## SELECTED PASSAGE
((

Can you clarify for me which part of the process you want some help with? Is it that you want to edit the original input file to add new data (in that case, you would download the .dat file from OpenFlights Database that was referenced in the blog post), and then either use one of the Python scripts linked from the post to process the data and write a KML file or a TDE with the great circle paths.
If it is something else, let me know and I'll see if I can help.
I would ideally like to learn how to do it completely from scratch as I am always looking to learn. I have downloaded Python and am raring to go, however I don't know which files I need to download from OpenFlights in order to get started and complete the entire tutorial. I am wanting to replicate exactly what you created so excellently, but with my own specific routes added in. If you could give me an ingredients list and a step-by-step recipe that would be awesome. I have a few ideas that I am going to try and if I get them to work I'll happily share them around.
The ideal step-by-step tutorial for me would explain:
- Which exact .dat files from https://openflights.org/data.html I need to download
- Which exact bits of Python I need to download and how to install/use them. This is probably the hardest bit for me as I have never used Python before and am frantically googling and reading up about it.
- How I should go about joining the tables to get the data to look like flightsoftheworld.csv
- How to go about creating the KML file inside of python.

))

## INFORMATION
((

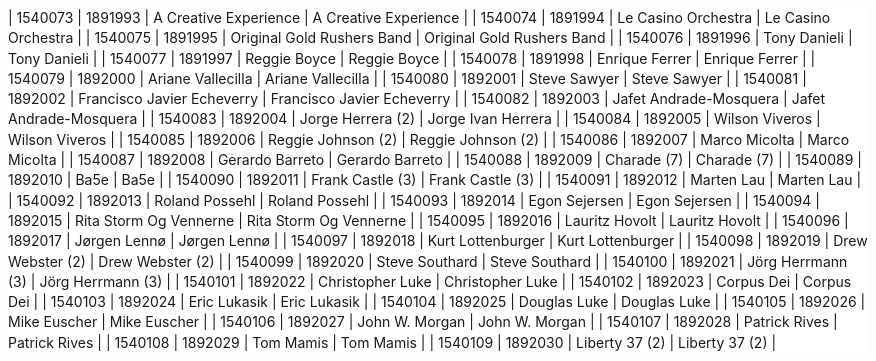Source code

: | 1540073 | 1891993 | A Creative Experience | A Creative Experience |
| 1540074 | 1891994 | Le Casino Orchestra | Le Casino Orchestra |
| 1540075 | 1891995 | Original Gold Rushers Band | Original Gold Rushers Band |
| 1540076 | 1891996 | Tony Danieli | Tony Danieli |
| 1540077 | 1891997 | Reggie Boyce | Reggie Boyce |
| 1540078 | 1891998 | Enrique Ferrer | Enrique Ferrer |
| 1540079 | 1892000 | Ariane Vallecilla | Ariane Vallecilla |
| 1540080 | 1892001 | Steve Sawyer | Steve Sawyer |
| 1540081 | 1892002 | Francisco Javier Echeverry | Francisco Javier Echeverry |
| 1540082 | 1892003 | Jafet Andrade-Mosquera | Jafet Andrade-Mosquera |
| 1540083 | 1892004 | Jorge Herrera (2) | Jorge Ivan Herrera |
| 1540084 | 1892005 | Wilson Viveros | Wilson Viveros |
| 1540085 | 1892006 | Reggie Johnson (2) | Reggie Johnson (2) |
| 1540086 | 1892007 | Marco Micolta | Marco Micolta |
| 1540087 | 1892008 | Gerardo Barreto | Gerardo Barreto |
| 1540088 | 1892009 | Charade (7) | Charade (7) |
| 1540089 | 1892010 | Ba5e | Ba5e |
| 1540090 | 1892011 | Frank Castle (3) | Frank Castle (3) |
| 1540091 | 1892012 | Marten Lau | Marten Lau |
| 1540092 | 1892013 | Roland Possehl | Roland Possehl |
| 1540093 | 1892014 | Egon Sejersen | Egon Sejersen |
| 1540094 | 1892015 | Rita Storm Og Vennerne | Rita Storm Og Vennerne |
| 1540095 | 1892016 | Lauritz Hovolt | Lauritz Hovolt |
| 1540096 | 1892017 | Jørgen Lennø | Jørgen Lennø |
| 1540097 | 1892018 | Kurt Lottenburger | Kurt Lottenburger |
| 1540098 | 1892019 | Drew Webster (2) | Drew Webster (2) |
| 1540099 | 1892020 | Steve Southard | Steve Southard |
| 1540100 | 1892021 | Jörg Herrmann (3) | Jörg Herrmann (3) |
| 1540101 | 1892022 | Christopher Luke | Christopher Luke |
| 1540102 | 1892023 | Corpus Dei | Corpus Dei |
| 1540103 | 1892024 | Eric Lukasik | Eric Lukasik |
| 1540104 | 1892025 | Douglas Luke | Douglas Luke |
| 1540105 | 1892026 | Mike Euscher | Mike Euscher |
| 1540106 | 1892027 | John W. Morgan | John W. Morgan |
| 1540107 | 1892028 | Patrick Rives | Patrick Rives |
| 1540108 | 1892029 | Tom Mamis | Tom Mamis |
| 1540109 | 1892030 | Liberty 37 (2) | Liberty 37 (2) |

))

## WRITTEN TASK 1
List each point that the ideal step-by-step tutorial should explain, according to the flight-routes thread.
## WRITTEN TASK 2
Answer these questions from the flight-routes thread:
(a) From which database would the original .dat file be downloaded?
(b) What has the person asking for a tutorial already downloaded?
(c) Which file should the joined tables be made to look like?
The rows come from a different source than the flight-routes thread.

## EXERCISE SOLUTION 1
- Which exact .dat files from https://openflights.org/data.html need to be downloaded
- Which exact bits of Python need to be downloaded, and how to install and use them
- How to join the tables so the data looks like flightsoftheworld.csv
- How to create the KML file inside of Python

## EXERCISE SOLUTION 2
(a) The OpenFlights Database.
(b) Python.
(c) flightsoftheworld.csv.